▶ _What the task asks_: Locate every line in the listing that contains the string "offsetDistance" and copy each one out whole. Matching is case-sensitive.

▶ _Provided information_:
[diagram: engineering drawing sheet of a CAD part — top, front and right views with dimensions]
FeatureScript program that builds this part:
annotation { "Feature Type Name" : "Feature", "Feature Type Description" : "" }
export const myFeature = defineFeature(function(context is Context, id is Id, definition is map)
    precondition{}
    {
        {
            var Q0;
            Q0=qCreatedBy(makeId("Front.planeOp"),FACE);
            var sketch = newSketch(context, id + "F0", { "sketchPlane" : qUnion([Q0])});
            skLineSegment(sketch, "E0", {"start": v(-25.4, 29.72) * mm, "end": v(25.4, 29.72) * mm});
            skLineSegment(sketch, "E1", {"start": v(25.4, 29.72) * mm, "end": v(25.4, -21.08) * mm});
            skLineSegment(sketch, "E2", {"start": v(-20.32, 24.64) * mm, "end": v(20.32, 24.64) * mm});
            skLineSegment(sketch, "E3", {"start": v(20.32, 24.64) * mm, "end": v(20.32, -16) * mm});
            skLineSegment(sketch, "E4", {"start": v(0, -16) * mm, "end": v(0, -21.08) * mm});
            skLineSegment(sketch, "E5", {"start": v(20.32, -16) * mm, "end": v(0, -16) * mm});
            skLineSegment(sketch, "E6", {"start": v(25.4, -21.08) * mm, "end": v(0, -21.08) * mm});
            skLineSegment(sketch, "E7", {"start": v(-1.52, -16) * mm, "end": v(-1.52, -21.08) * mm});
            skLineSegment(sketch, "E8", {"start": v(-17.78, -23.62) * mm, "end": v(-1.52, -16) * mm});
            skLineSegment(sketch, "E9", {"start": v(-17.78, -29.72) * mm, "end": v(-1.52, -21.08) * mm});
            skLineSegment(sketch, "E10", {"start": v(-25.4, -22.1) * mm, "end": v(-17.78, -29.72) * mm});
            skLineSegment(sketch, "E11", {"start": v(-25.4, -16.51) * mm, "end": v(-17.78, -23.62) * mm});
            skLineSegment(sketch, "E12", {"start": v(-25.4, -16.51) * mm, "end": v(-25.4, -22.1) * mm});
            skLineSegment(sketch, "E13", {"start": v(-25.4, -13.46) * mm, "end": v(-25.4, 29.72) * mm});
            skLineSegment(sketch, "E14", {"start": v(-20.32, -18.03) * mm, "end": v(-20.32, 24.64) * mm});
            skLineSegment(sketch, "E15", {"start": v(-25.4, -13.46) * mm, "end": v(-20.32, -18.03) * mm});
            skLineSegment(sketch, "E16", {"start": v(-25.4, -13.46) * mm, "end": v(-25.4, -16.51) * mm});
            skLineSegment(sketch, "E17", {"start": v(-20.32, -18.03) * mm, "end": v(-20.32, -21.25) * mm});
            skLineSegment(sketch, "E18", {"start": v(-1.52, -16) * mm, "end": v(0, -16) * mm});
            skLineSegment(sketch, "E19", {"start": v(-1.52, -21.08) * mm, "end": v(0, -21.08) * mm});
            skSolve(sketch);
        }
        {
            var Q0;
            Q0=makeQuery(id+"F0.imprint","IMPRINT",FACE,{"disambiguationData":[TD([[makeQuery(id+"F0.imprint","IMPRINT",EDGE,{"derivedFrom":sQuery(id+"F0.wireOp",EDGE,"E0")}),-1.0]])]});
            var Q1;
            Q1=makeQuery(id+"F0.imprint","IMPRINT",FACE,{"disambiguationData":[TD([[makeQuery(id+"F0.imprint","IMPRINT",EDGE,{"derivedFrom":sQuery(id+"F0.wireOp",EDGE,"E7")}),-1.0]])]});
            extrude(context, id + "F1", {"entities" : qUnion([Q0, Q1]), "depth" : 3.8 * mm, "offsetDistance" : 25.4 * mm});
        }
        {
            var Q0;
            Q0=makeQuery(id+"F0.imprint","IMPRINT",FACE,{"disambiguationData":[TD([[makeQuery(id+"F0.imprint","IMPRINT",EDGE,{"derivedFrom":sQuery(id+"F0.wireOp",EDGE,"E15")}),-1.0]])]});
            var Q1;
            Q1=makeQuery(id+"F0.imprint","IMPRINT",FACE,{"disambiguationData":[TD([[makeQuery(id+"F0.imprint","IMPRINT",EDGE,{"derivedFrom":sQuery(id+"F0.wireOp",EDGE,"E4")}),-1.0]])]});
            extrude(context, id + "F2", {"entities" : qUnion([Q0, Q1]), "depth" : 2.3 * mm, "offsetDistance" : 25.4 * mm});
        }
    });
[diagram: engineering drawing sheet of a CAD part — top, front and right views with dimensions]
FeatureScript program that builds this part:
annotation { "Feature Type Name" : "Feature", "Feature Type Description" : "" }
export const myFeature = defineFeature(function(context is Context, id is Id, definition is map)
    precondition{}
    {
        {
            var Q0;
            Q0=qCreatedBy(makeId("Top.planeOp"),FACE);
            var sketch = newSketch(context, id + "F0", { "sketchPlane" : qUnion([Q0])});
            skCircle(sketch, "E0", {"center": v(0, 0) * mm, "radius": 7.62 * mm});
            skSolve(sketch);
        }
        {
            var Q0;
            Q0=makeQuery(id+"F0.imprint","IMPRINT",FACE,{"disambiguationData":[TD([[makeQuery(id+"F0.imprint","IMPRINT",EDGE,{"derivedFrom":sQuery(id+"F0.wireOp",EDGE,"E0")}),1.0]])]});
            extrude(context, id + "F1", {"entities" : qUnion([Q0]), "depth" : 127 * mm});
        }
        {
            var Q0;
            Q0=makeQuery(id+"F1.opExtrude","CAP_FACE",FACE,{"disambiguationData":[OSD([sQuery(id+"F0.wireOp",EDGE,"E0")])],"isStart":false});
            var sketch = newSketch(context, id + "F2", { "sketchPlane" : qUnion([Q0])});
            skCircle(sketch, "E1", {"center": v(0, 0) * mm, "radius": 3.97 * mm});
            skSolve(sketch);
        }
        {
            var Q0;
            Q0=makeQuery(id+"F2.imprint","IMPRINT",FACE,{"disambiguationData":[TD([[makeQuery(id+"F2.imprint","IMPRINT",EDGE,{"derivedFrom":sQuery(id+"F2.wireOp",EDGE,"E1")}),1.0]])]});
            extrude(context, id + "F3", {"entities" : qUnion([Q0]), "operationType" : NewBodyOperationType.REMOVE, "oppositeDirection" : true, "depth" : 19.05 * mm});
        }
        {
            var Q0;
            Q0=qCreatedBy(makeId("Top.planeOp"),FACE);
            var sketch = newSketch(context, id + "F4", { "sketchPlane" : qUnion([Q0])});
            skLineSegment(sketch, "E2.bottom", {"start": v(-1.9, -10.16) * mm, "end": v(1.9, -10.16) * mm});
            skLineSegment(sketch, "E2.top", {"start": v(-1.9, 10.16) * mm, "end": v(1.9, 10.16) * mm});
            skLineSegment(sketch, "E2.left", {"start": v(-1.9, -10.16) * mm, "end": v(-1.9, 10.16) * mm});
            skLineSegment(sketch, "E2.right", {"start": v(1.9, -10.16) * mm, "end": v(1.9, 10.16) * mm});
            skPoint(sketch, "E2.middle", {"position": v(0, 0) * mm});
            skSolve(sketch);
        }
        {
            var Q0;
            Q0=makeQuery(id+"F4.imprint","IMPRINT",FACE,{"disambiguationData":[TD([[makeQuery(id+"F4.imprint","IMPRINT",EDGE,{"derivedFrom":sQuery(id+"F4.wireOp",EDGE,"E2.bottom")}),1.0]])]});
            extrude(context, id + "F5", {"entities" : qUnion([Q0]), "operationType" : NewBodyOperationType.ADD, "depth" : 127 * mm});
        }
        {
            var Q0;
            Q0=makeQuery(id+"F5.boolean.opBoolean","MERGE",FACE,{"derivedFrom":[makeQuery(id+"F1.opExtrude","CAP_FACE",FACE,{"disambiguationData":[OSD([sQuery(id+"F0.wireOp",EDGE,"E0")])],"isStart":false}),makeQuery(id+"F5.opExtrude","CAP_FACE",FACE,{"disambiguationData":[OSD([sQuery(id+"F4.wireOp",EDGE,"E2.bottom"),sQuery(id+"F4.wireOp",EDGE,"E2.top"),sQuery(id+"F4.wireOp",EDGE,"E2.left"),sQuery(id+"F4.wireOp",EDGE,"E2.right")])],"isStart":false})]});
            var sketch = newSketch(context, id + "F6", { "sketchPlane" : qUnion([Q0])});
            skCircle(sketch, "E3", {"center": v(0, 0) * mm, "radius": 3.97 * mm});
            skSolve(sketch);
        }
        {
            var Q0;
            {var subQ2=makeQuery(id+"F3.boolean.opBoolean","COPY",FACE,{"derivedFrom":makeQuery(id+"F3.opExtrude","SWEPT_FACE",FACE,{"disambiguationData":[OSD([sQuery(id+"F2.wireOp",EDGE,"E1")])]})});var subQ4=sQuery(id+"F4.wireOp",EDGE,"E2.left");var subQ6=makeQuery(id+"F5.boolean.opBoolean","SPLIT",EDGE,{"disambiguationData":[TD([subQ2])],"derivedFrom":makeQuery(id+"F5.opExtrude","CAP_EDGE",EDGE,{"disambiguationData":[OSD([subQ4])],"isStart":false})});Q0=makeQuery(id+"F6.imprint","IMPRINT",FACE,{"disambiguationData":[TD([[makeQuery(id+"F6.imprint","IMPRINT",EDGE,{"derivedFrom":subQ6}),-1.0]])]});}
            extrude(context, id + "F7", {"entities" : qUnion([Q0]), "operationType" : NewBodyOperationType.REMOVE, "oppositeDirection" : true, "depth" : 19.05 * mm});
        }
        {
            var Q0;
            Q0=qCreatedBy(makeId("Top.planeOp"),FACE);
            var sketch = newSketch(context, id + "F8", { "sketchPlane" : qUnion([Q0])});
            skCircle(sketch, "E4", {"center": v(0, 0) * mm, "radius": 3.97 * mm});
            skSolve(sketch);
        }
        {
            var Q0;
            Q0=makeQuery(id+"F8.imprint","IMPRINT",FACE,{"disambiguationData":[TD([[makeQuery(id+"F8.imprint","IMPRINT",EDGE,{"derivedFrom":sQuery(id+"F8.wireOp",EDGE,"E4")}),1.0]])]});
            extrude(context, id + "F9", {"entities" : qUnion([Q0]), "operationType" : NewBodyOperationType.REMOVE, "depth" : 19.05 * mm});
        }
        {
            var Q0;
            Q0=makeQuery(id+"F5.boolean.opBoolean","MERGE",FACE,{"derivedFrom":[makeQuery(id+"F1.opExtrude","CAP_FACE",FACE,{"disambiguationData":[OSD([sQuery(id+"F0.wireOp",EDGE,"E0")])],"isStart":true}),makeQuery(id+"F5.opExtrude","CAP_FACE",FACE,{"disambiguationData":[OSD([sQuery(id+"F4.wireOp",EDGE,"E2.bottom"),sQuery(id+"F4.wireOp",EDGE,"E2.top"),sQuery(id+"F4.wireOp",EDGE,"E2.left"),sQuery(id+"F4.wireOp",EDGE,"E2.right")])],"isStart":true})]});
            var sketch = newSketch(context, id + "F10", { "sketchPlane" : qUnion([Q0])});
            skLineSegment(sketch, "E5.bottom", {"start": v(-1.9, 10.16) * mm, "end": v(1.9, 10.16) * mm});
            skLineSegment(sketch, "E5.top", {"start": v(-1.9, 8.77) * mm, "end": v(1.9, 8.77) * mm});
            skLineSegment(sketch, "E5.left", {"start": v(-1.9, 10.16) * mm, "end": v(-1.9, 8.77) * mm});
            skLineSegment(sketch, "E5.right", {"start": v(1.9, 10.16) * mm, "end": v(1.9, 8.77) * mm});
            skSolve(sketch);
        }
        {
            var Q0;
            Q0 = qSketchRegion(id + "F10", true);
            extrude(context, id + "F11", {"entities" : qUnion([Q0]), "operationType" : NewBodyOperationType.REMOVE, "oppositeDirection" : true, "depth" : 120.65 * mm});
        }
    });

▶ _Output below_:
            extrude(context, id + "F1", {"entities" : qUnion([Q0, Q1]), "depth" : 3.8 * mm, "offsetDistance" : 25.4 * mm});
            extrude(context, id + "F2", {"entities" : qUnion([Q0, Q1]), "depth" : 2.3 * mm, "offsetDistance" : 25.4 * mm});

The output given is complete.